Integrity Trust: The arXiv research shows LLMs can corrupt the very documents they are asked to process.
Confidentiality Trust: The office software bug and Ollama memory leak show systems failing to protect data from unauthorized access or exfiltration.
Control Trust: The Claude extension flaw and the weaponization of LLMs for attacks show agents can be hijacked or repurposed for malicious intent.

The underlying driver is the rapid, mass adoption of generative AI tools into complex software ecosystems—office suites, browsers, local frameworks—without commensurate maturity in security design. The Insurance Journal article correctly frames this as creating potential for "systemic liability exposure" across cyber insurance lines.

Furthermore, as noted by CyberScoop, the rise of "agentic AI"—AI that can autonomously perform tasks and access the internet—dramatically amplifies these risks. A hijacked or corrupted agent can act at scale and speed, making the silent document corruption hypothesized in the arXiv paper a potential precursor to large-scale, automated data poisoning or fraud.

Mitigation and the Path Forward

Addressing these intertwined risks requires a multi-faceted approach from developers, organizations, and end-users. The technical vulnerabilities, like those in Ollama and the Claude extension, necessitate prompt patching and more rigorous security audits of AI-integrated code, especially around file parsing and inter-process communication.

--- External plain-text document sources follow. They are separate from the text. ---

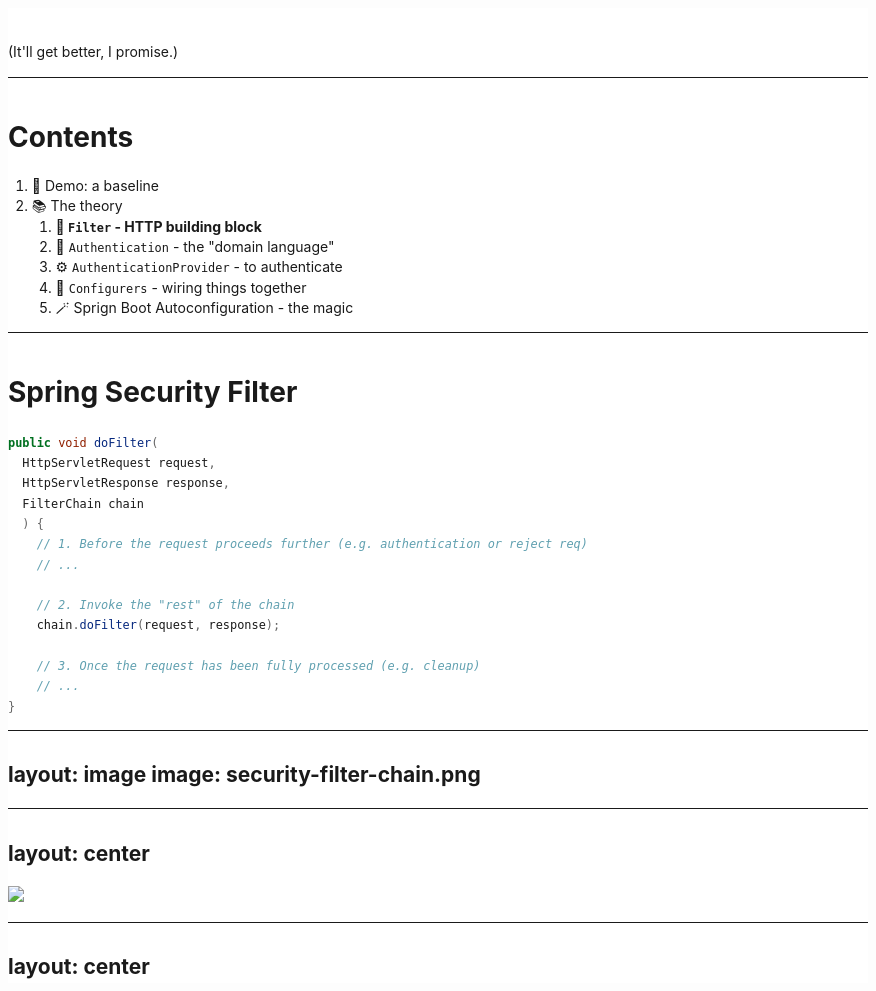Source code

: <br>

<v-click>(It'll get better, I promise.)</v-click>


---

# Contents

1. 🤹️ Demo: a baseline
1. 📚 The theory
    1. **🛂 `Filter` - HTTP building block**
    1. 🪪 `Authentication` - the "domain language"
    1. ⚙️ `AuthenticationProvider` - to authenticate
    1. 🧰️ `Configurers` - wiring things together
    1. 🪄️ Sprign Boot Autoconfiguration - the magic

---

# Spring Security Filter

```java
public void doFilter(
  HttpServletRequest request, 
  HttpServletResponse response, 
  FilterChain chain
  ) {
    // 1. Before the request proceeds further (e.g. authentication or reject req)
    // ...

    // 2. Invoke the "rest" of the chain
    chain.doFilter(request, response);

    // 3. Once the request has been fully processed (e.g. cleanup)
    // ...
}
```

---
layout: image
image: security-filter-chain.png
---

---
layout: center
---

<img src="filter-chain-oop.png" style="max-height: 500px;"/>

---
layout: center
---
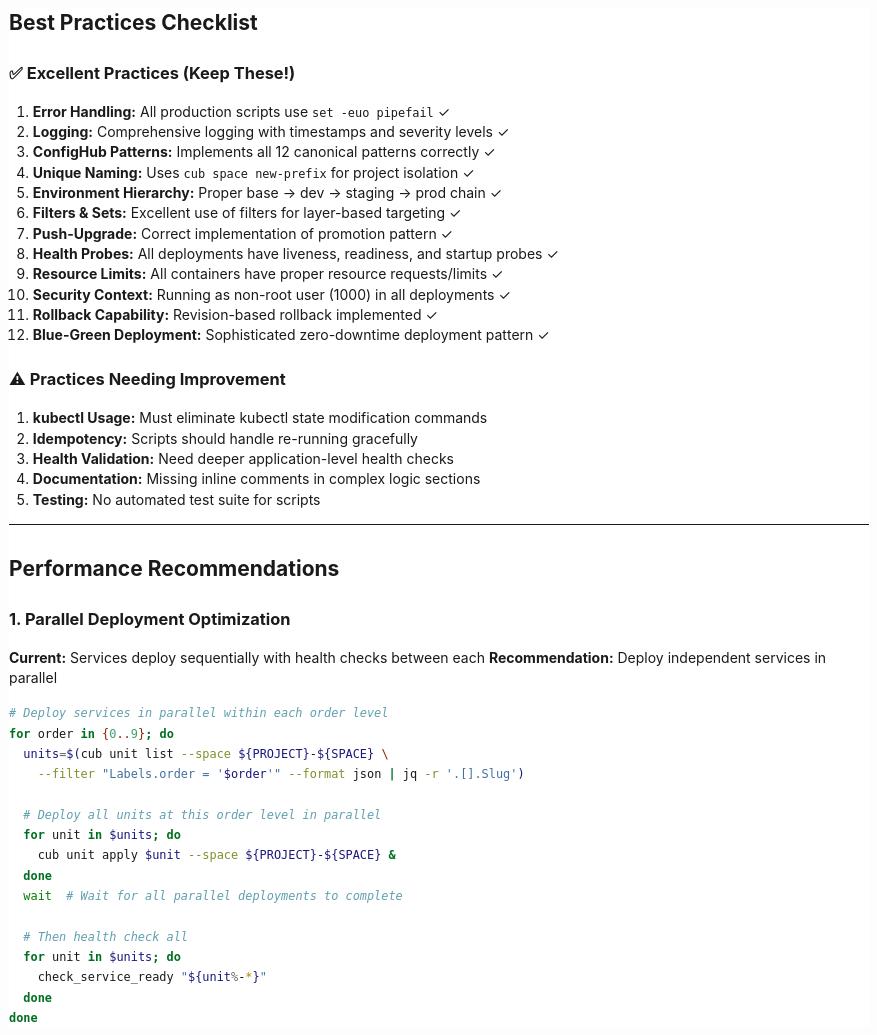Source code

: ## Best Practices Checklist

### ✅ Excellent Practices (Keep These!)

1. **Error Handling:** All production scripts use `set -euo pipefail` ✓
2. **Logging:** Comprehensive logging with timestamps and severity levels ✓
3. **ConfigHub Patterns:** Implements all 12 canonical patterns correctly ✓
4. **Unique Naming:** Uses `cub space new-prefix` for project isolation ✓
5. **Environment Hierarchy:** Proper base → dev → staging → prod chain ✓
6. **Filters & Sets:** Excellent use of filters for layer-based targeting ✓
7. **Push-Upgrade:** Correct implementation of promotion pattern ✓
8. **Health Probes:** All deployments have liveness, readiness, and startup probes ✓
9. **Resource Limits:** All containers have proper resource requests/limits ✓
10. **Security Context:** Running as non-root user (1000) in all deployments ✓
11. **Rollback Capability:** Revision-based rollback implemented ✓
12. **Blue-Green Deployment:** Sophisticated zero-downtime deployment pattern ✓

### ⚠️ Practices Needing Improvement

1. **kubectl Usage:** Must eliminate kubectl state modification commands
2. **Idempotency:** Scripts should handle re-running gracefully
3. **Health Validation:** Need deeper application-level health checks
4. **Documentation:** Missing inline comments in complex logic sections
5. **Testing:** No automated test suite for scripts

---

## Performance Recommendations

### 1. Parallel Deployment Optimization
**Current:** Services deploy sequentially with health checks between each
**Recommendation:** Deploy independent services in parallel

```bash
# Deploy services in parallel within each order level
for order in {0..9}; do
  units=$(cub unit list --space ${PROJECT}-${SPACE} \
    --filter "Labels.order = '$order'" --format json | jq -r '.[].Slug')

  # Deploy all units at this order level in parallel
  for unit in $units; do
    cub unit apply $unit --space ${PROJECT}-${SPACE} &
  done
  wait  # Wait for all parallel deployments to complete

  # Then health check all
  for unit in $units; do
    check_service_ready "${unit%-*}"
  done
done
```
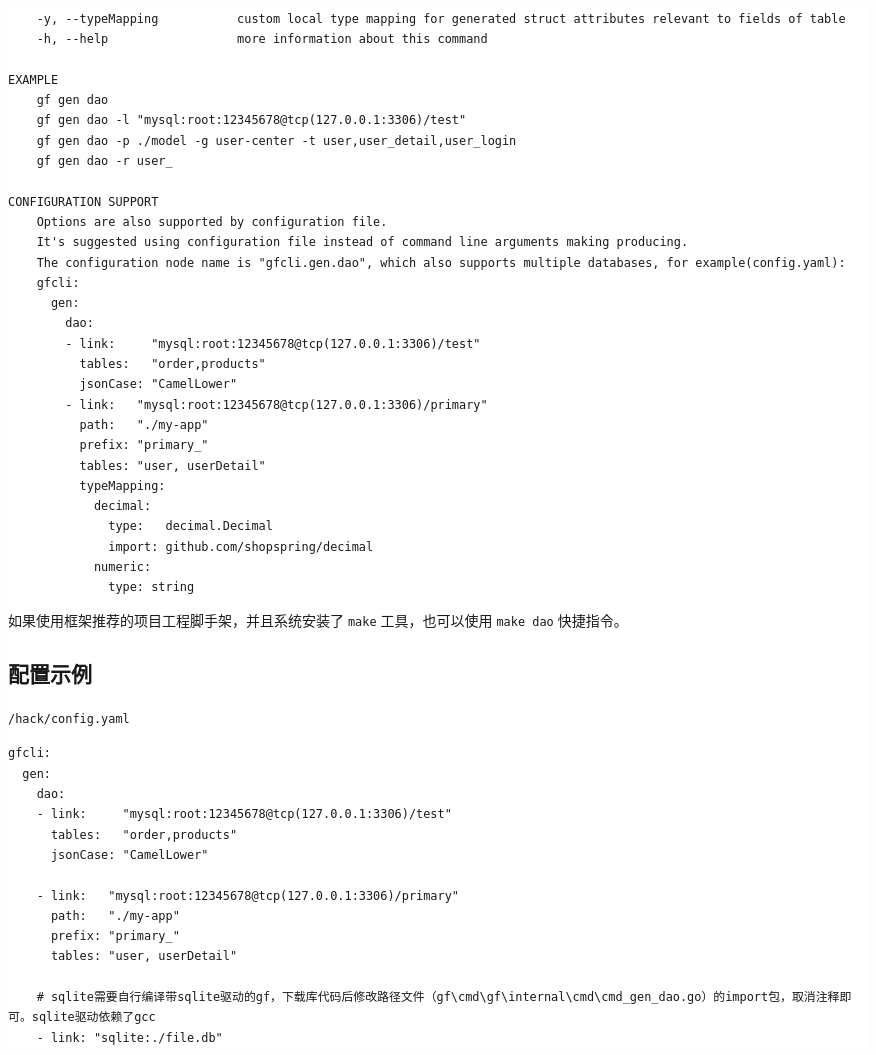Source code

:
 ```
    -y, --typeMapping           custom local type mapping for generated struct attributes relevant to fields of table
    -h, --help                  more information about this command

EXAMPLE
    gf gen dao
    gf gen dao -l "mysql:root:12345678@tcp(127.0.0.1:3306)/test"
    gf gen dao -p ./model -g user-center -t user,user_detail,user_login
    gf gen dao -r user_

CONFIGURATION SUPPORT
    Options are also supported by configuration file.
    It's suggested using configuration file instead of command line arguments making producing.
    The configuration node name is "gfcli.gen.dao", which also supports multiple databases, for example(config.yaml):
    gfcli:
      gen:
        dao:
        - link:     "mysql:root:12345678@tcp(127.0.0.1:3306)/test"
          tables:   "order,products"
          jsonCase: "CamelLower"
        - link:   "mysql:root:12345678@tcp(127.0.0.1:3306)/primary"
          path:   "./my-app"
          prefix: "primary_"
          tables: "user, userDetail"
          typeMapping:
            decimal:
              type:   decimal.Decimal
              import: github.com/shopspring/decimal
            numeric:
              type: string
```

如果使用框架推荐的项目工程脚手架，并且系统安装了 `make` 工具，也可以使用 `make dao` 快捷指令。

## 配置示例

`/hack/config.yaml`

```
gfcli:
  gen:
    dao:
    - link:     "mysql:root:12345678@tcp(127.0.0.1:3306)/test"
      tables:   "order,products"
      jsonCase: "CamelLower"

    - link:   "mysql:root:12345678@tcp(127.0.0.1:3306)/primary"
      path:   "./my-app"
      prefix: "primary_"
      tables: "user, userDetail"

	# sqlite需要自行编译带sqlite驱动的gf，下载库代码后修改路径文件（gf\cmd\gf\internal\cmd\cmd_gen_dao.go）的import包，取消注释即可。sqlite驱动依赖了gcc
	- link: "sqlite:./file.db"
```
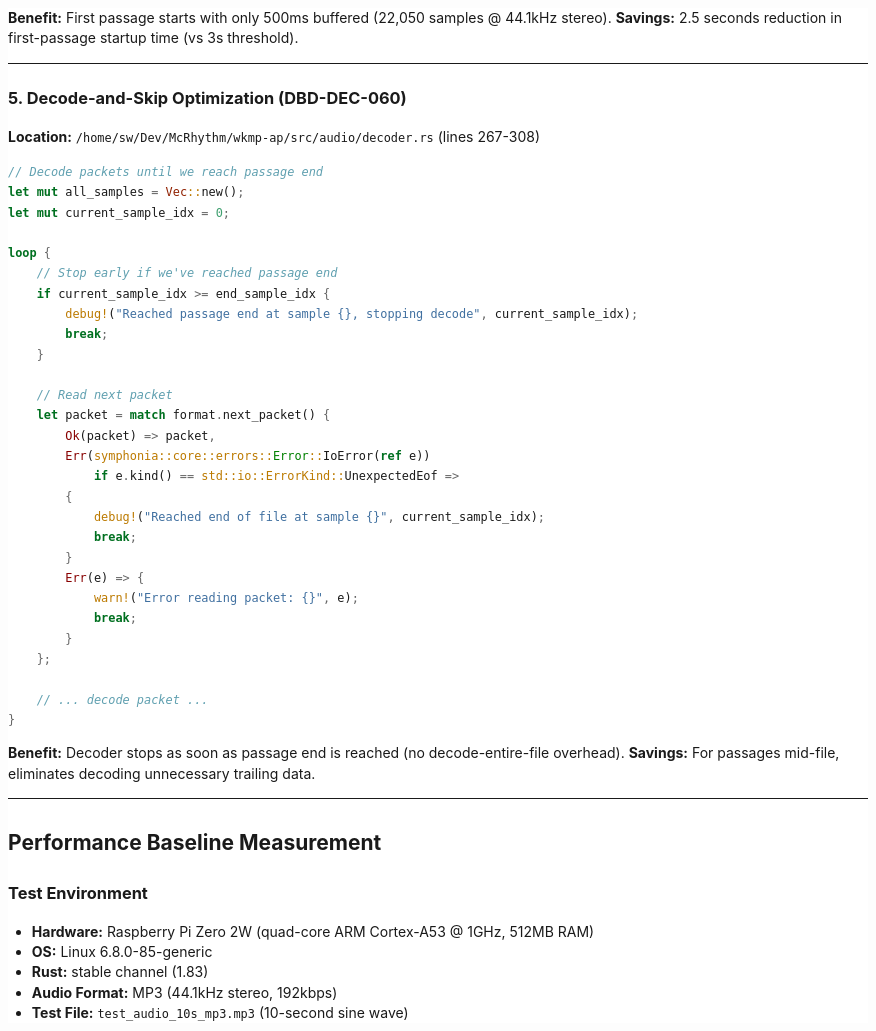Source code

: **Benefit:** First passage starts with only 500ms buffered (22,050 samples @ 44.1kHz stereo).
**Savings:** 2.5 seconds reduction in first-passage startup time (vs 3s threshold).

---

### 5. Decode-and-Skip Optimization (DBD-DEC-060)

**Location:** `/home/sw/Dev/McRhythm/wkmp-ap/src/audio/decoder.rs` (lines 267-308)

```rust
// Decode packets until we reach passage end
let mut all_samples = Vec::new();
let mut current_sample_idx = 0;

loop {
    // Stop early if we've reached passage end
    if current_sample_idx >= end_sample_idx {
        debug!("Reached passage end at sample {}, stopping decode", current_sample_idx);
        break;
    }

    // Read next packet
    let packet = match format.next_packet() {
        Ok(packet) => packet,
        Err(symphonia::core::errors::Error::IoError(ref e))
            if e.kind() == std::io::ErrorKind::UnexpectedEof =>
        {
            debug!("Reached end of file at sample {}", current_sample_idx);
            break;
        }
        Err(e) => {
            warn!("Error reading packet: {}", e);
            break;
        }
    };

    // ... decode packet ...
}
```

**Benefit:** Decoder stops as soon as passage end is reached (no decode-entire-file overhead).
**Savings:** For passages mid-file, eliminates decoding unnecessary trailing data.

---

## Performance Baseline Measurement

### Test Environment

- **Hardware:** Raspberry Pi Zero 2W (quad-core ARM Cortex-A53 @ 1GHz, 512MB RAM)
- **OS:** Linux 6.8.0-85-generic
- **Rust:** stable channel (1.83)
- **Audio Format:** MP3 (44.1kHz stereo, 192kbps)
- **Test File:** `test_audio_10s_mp3.mp3` (10-second sine wave)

For the broader issue of document corruption and data leakage, mitigation is more complex. Organizations must:

Implement strict data governance: Define clear policies on what data can be processed by which AI tools, employing robust data loss prevention (DLP) and encryption.
Adopt a principle of least privilege: AI agents and tools should have the minimum necessary access to systems and data to perform their function.
Maintain human oversight and verification: Critical documents, especially legal, financial, or operational, must have a human-in-the-loop review process after AI delegation.
Demand transparency: Vendors should provide clearer documentation on how their AI tools handle data and where potential integrity risks may lie.

The arXiv paper and the subsequent security incidents serve as a crucial wake-up call. Delegating tasks to LLMs offers immense productivity gains, but it is not a risk-free transaction. The integrity of our documents and the security of our systems are now inextricably linked to the reliability and safety of the AI tools we invite into our workflows. Recognizing and mitigating these "corruption" risks—both literal and digital—is imperative for the responsible adoption of artificial intelligence.